URBANA, Ill. -- For climatologists, a key question isn't how high is the sky, but how hot is the sky. Understanding the temperature of various levels of the atmosphere is essential to developing global climate models. Now lidar, a photonics technology used to measure distance, is gauging atmospheric temperature up to the near reaches of outer space.


Using lidar systems to monitor iron resonance lines, researchers are developing a better understanding of atmospheric temperature structures to produce better models of the global climate. Courtesy of the University of Illinois.

Climate change should be most evident over the North and South poles, but measuring atmospheric temperature there has been a challenge, especially at higher altitudes, because balloon-borne instruments can reach only 30 km, or the middle of the stratosphere. Researchers from the University of Illinois, The Aerospace Corp. in El Segundo, Calif., and the National Center for Atmospheric Research in Boulder, Colo., have developed lidar systems that extend the measurements up to 110 km, into the lower thermosphere. To investigate these regions of the sky, the scientists sample trace iron atoms from meteorites.

Chester Gardner, a professor at the university and the leader of the research team, explained that the study requires two lidar systems, tuned to the 372- and 374-nm iron resonance lines, respectively. The systems use diode-laser-seeded, flashlamp-pumped, frequency-doubled alexandrite lasers with an average power of 3 W and a firing rate of 30 pulses per second.

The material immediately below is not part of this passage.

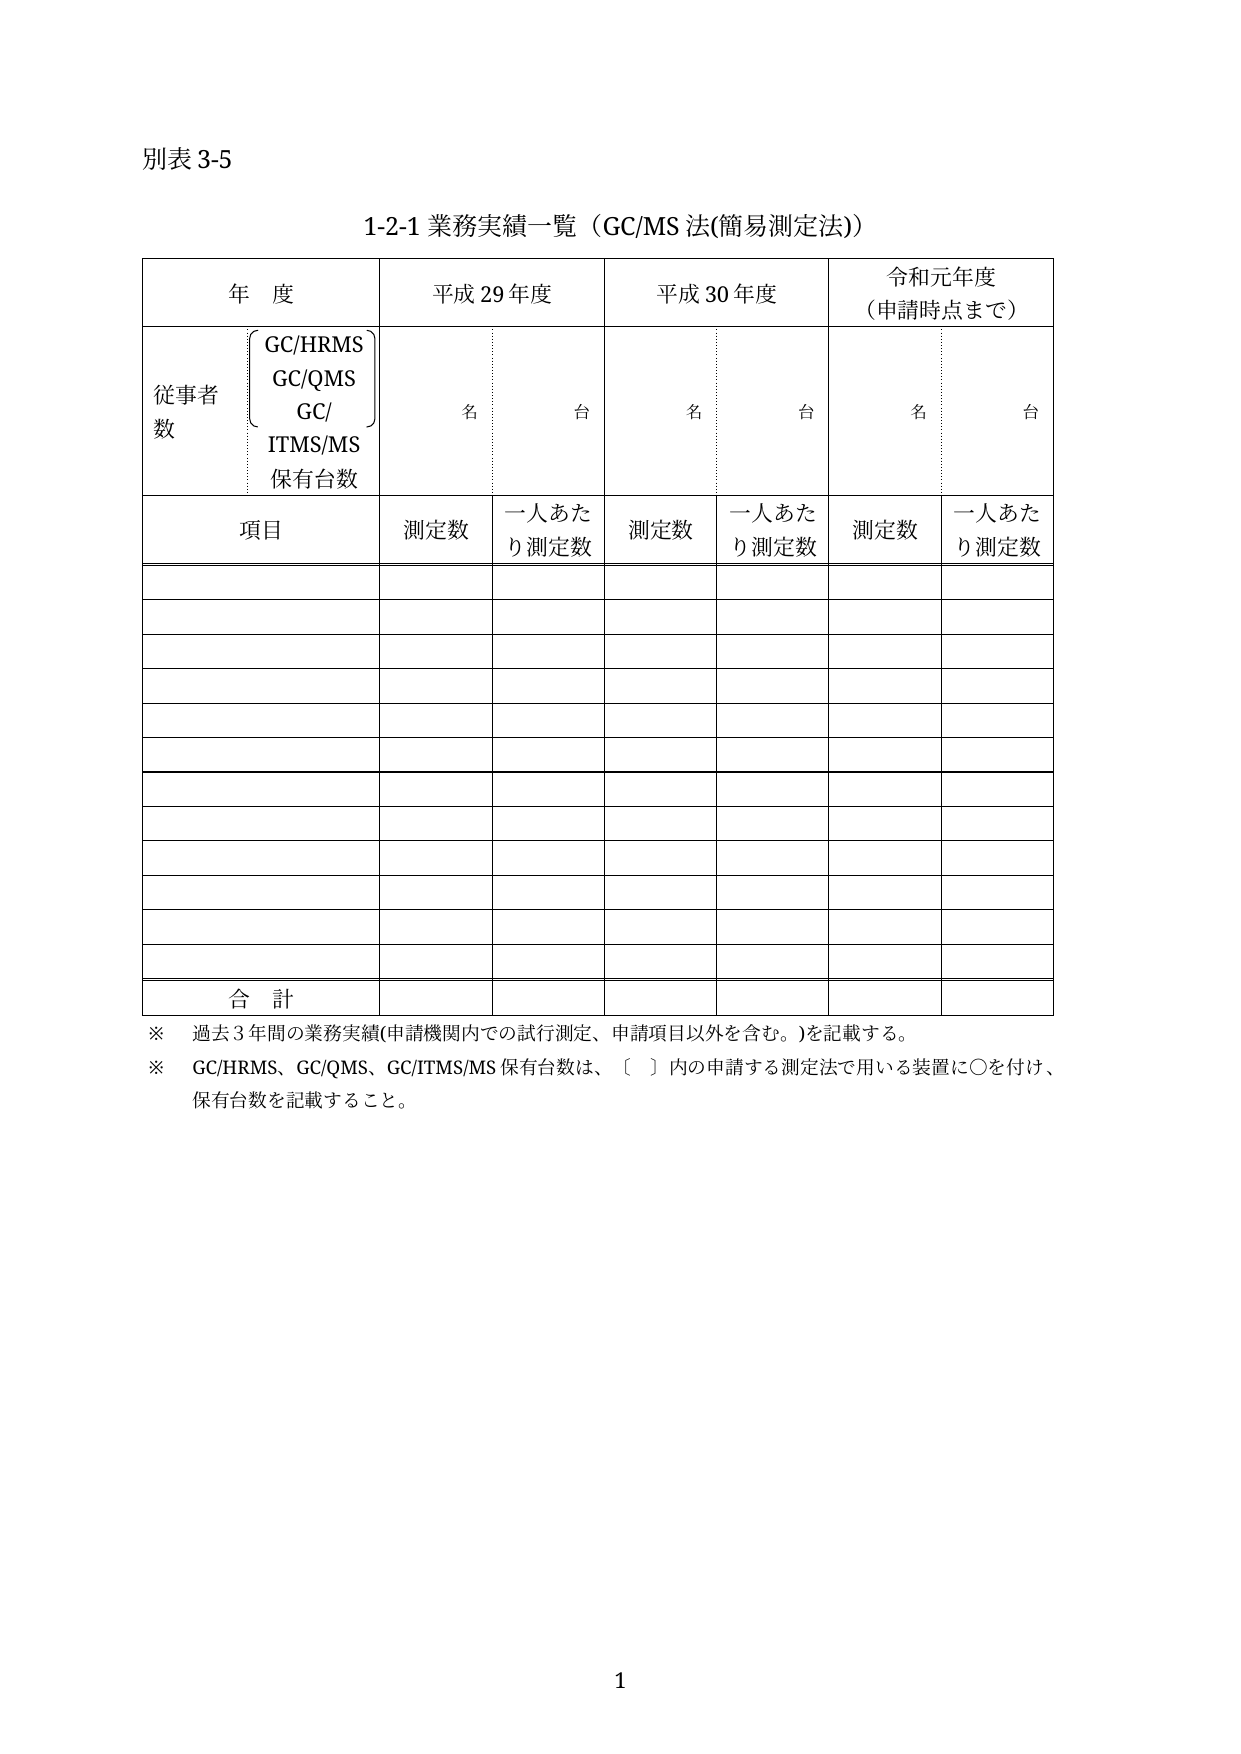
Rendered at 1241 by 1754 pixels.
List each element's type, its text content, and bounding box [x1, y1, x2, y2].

The pulses of light travel up and are reflected back by the air itself at up to 80 km or by iron atoms at 80 to 110 km above the Earth. Telescopes on the ground equipped with photomultiplier tubes detect the returning ultraviolet photons. From this data, the researchers derive an atmospheric density profile and a temperature measurement.

Thus far, the results obtained at the North and South poles have been in agreement with climate models, but measurements taken during May 2000 at the South Pole revealed that the lower mesosphere was 20 °C warmer and the upper mesosphere was 20 °C cooler than predicted. The cause and significance of the disparity remains unclear, and observations continue.

However, Gardner noted, the work establishes the baseline temperature structure of the atmosphere against which researchers can compare future changes in the global climate.